The FBI reported last week that violent crimes reported to police dropped by a record 7 percent in 1996 as overall serious crime declined for the fifth years in a row. Led by record declines of 11 percent in murders and 6 percent in aggravated assaults, preliminary FBI figures showed that violent crimes of murder, rape, robbery and aggravated assault together had the largest one-year decline in the 35 years since the FBI began reporting year-to-year comparisons in 1961.
While welcome news, the numbers should be kept in perspective. Said Rep. Bill McCollum, R-Fla., "Even with these declines, it is still four times more likely that you are going to be raped, robbed assaulted or murdered than it was in 1960."

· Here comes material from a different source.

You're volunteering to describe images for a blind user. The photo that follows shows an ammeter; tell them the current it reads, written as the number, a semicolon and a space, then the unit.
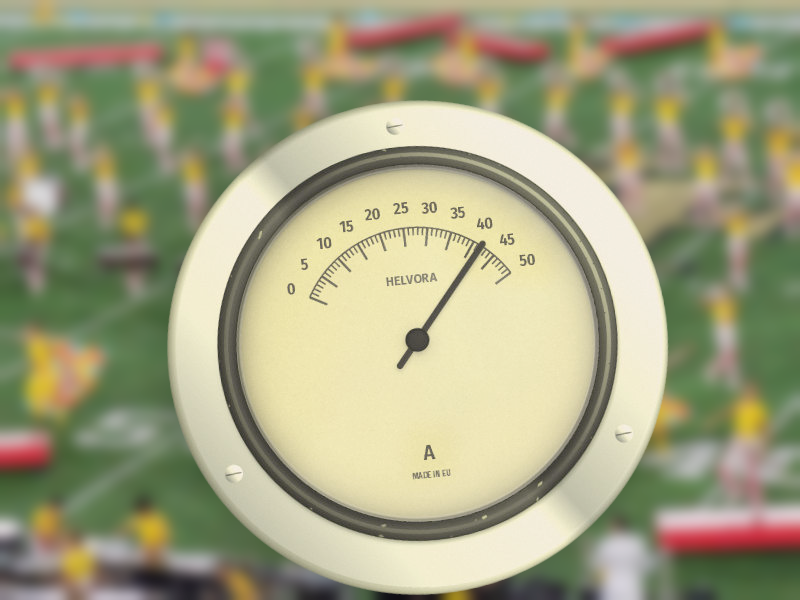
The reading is 42; A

What isn't to be taken seriously are claims from the Clinton administration that passage of a federal crime bill including gimmickry such as midnight basketball deserve the credit. Everyone knows that fighting violent street crime is primarily a local law enforcement matter. Academics and police chiefs cite other factors in the drop in reported crimes:
-- The huge, postwar baby boom generation's passage from its crime-prone years into middle age.
-- Declines in criminal turf wars as crack cocaine markets matured.
-- Police efforts to disarm criminals and juveniles, including "zero-tolerance" campaigns, originated in New York City, against minor disorder crimes such as playing loud music, aggressive, even menacing panhandling and the like.
One might also look to the spreading passage of concealed weapon laws permitting law-abiding citizens this natural extension of their God-given right of self-defense. A majority of the nation's population in more than 30 states now lives under some version of this law.